受限玻爾茲曼機 (RBM)是玻爾茲曼機的一種特殊類型，具有兩層單元。 如下圖所示，第一層包含可見單元，第二層包含隱藏單元。 在這種受限制的體系結構中，層中各單元之間沒有連接。

The visible units in the model correspond to the observed components, and the hidden units represent the dependencies between these observed components. The goal is to model a joint probability of visible and hidden units: p(v, h). Because there are no connections between hidden units, the learning is effective as all hidden units are conditionally independent, given the visible units.

模型中的可見單元對應于觀察到的組件，而隱藏單元代表這些觀察到的組件之間的依賴關系。 目的是為可見和隱藏單位的聯合概率建模： p(v，h) 。 因為隱藏單元之間沒有連接，所以學習是有效的，因為在給定可見單元的情況下，所有隱藏單元在條件上都是獨立的。

A Deep Belief Network (DBN) is a multi-layer learning architecture that uses a stack of RBMs to extract a deep hierarchical representation of the training data. In such a design, the hidden layer of each sub-network serves as the visible layer for the upcoming sub-network.

深度信仰網絡 (DBN) 是一種多層學習體系結構，它使用RBM堆棧來提取訓練數據的深層次表示。 在這樣的設計中，每個子網的隱藏層用作即將到來的子網的可見層。

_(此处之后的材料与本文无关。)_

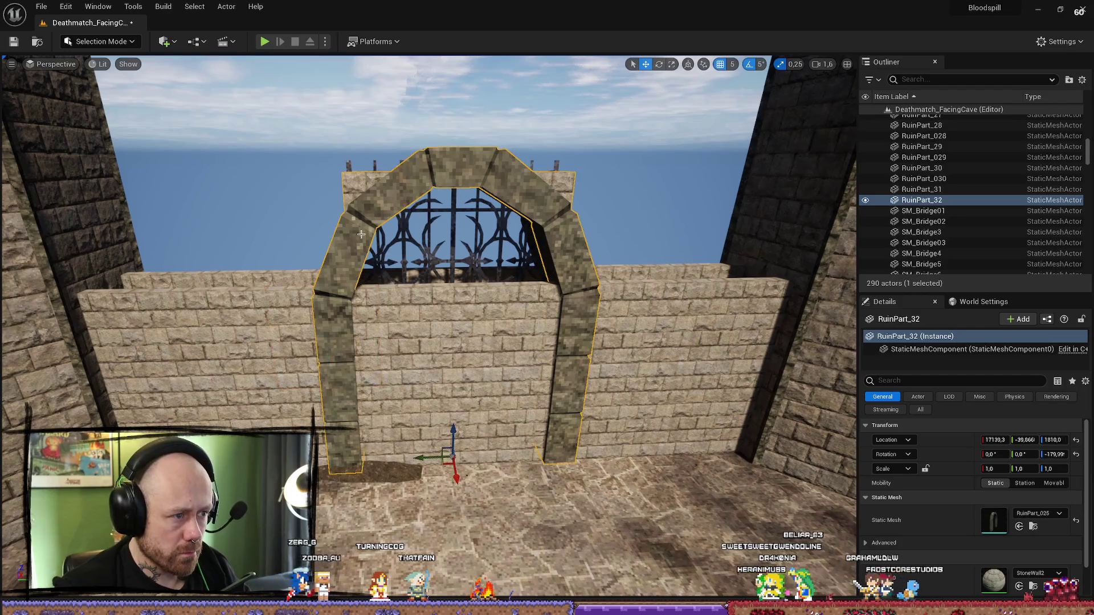
pyautogui.keyDown('ctrl'); pyautogui.click(438, 225); pyautogui.keyUp('ctrl')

When learning through a DBN, firstly, the RBM in the bottom layer is trained by inputting the original data into the visible units. Then, the parameters are fixed up, and the hidden units of the RBM are used as the input into the RBM in the second layer. The learning process continues until reaching the top of the stacked sub-networks, and finally, a suitable model is obtained to extract features from the input. Since the learning process is unsupervised, it is common to add a new network of supervised learning to the end of the DBN to use it in a supervised learning task such as classification or regression (Logistic Regression layer in the image above).

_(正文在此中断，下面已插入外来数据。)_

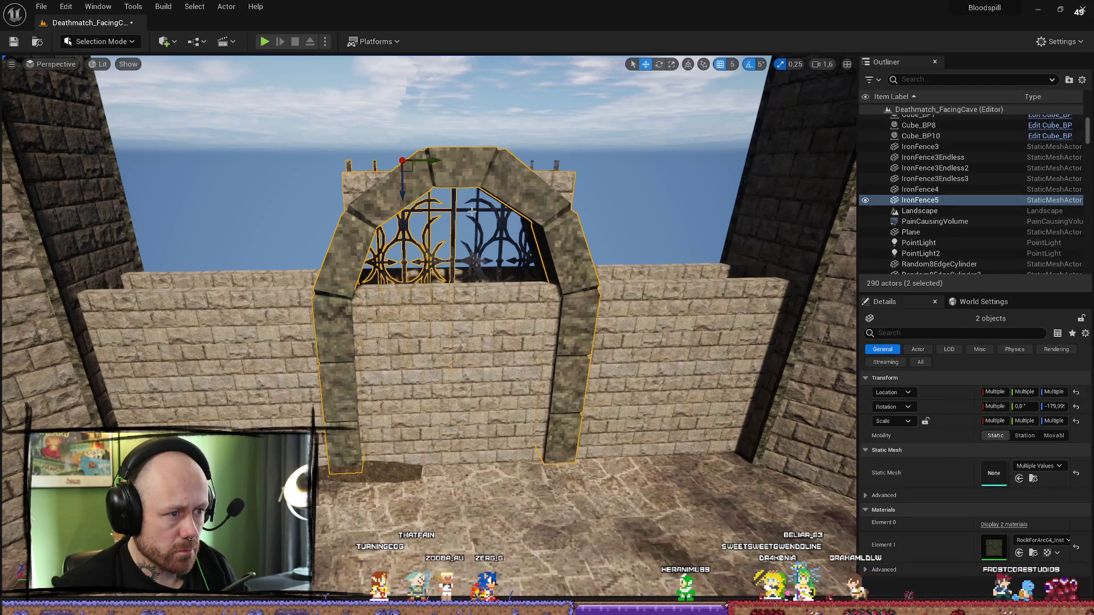
pyautogui.keyDown('ctrl'); pyautogui.click(480, 204); pyautogui.keyUp('ctrl')
pyautogui.moveTo(480, 205); pyautogui.dragTo(468, 230)
pyautogui.moveTo(397, 227)
pyautogui.mouseDown()
pyautogui.moveTo(552, 311)
pyautogui.moveTo(513, 284)
pyautogui.mouseUp()
pyautogui.keyDown('ctrl'); pyautogui.click(553, 311); pyautogui.keyUp('ctrl')
pyautogui.moveTo(437, 473)
pyautogui.mouseDown()
pyautogui.moveTo(415, 354)
pyautogui.moveTo(439, 342)
pyautogui.moveTo(450, 354)
pyautogui.mouseUp()
# - Scale the two iron fences in the new arch up to 4.0, undoing an accidental squash
pyautogui.press('e')
pyautogui.press('r')
pyautogui.press('ctrl+z')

通過DBN學習時，首先，通過將原始數據輸入可見單元來訓練底層的RBM。 然后，固定參數，并將RBM的隱藏單元用作第二層RBM的輸入。 學習過程一直持續到到達堆疊子網的頂部為止，最后，獲得合適的模型以從輸入中提取特征。 由于學習過程是不受監督的，因此通常在DBN的末尾添加新的監督學習網絡，以將其用于監督學習任務中，例如分類或回歸(上圖中的Logistic回歸層)。

Okay, it’s time to review the different Boltzmann Machines based recommendation framework!

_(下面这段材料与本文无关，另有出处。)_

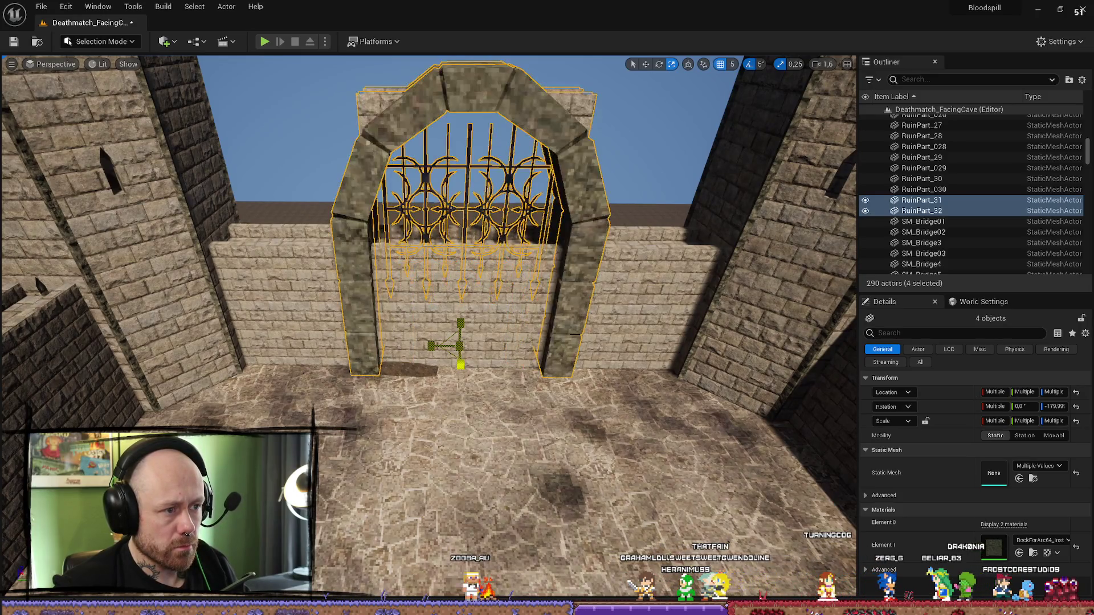
pyautogui.click(462, 348)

好的，是時候回顧一下不同的基于Boltzmann Machines的推薦框架了！

1 —協作過濾的受限玻爾茲曼機 (1 — Restricted Boltzmann Machines for Collaborative Filtering)

Recall in the classic collaborative filtering setting, we attempt to model the ratings (user-item interaction) matrix X with the dimension n x d, where n is the number of users, and d is the number of items. An entry x?? (row i, column j) corresponds to user i’s rating for item j. In the MovieLens dataset (which has been used in all of my previous posts), x?? ∈ 0, 1, 2, 3, 4, 5 (where 0 represents missing rating).

回想一下經典的協作過濾設置，我們嘗試使用維度nxd來對評級( 用戶與項目互動 )矩陣X進行建模 ，其中n是用戶數，d是項目數。 條目x?? (行i，列j)對應于用戶i對項目j的評級。 在MovieLens數據集中(在我之前的所有文章中都曾使用過)，x??∈0、1、2、3、4、5(其中0表示缺少評分)。

• For example, x?? = 2 means that user i has given movie j the rating 2 out of 5. On the other hand, x?? = 0 means that the user has not rated the movie j.
  例如，x??= 2表示用戶i在5中給電影j評分為2。另一方面，x??= 0表示用戶未給電影j評分。
• The rows of X encode each user’s preference over all movies, and the columns of X encode each item’s ratings received by all users.
  X的行編碼每個用戶對所有電影的偏好，X的列編碼所有用戶接收的每個項目的評分。

Formally speaking, we define prediction and inference in the collaborative filtering context as follows:

正式地說，我們在協作過濾上下文中定義預測和推斷，如下所示：

• Prediction: Given the observed rating X, predict x_{im} (a rating that a user i has given for a new query movie m).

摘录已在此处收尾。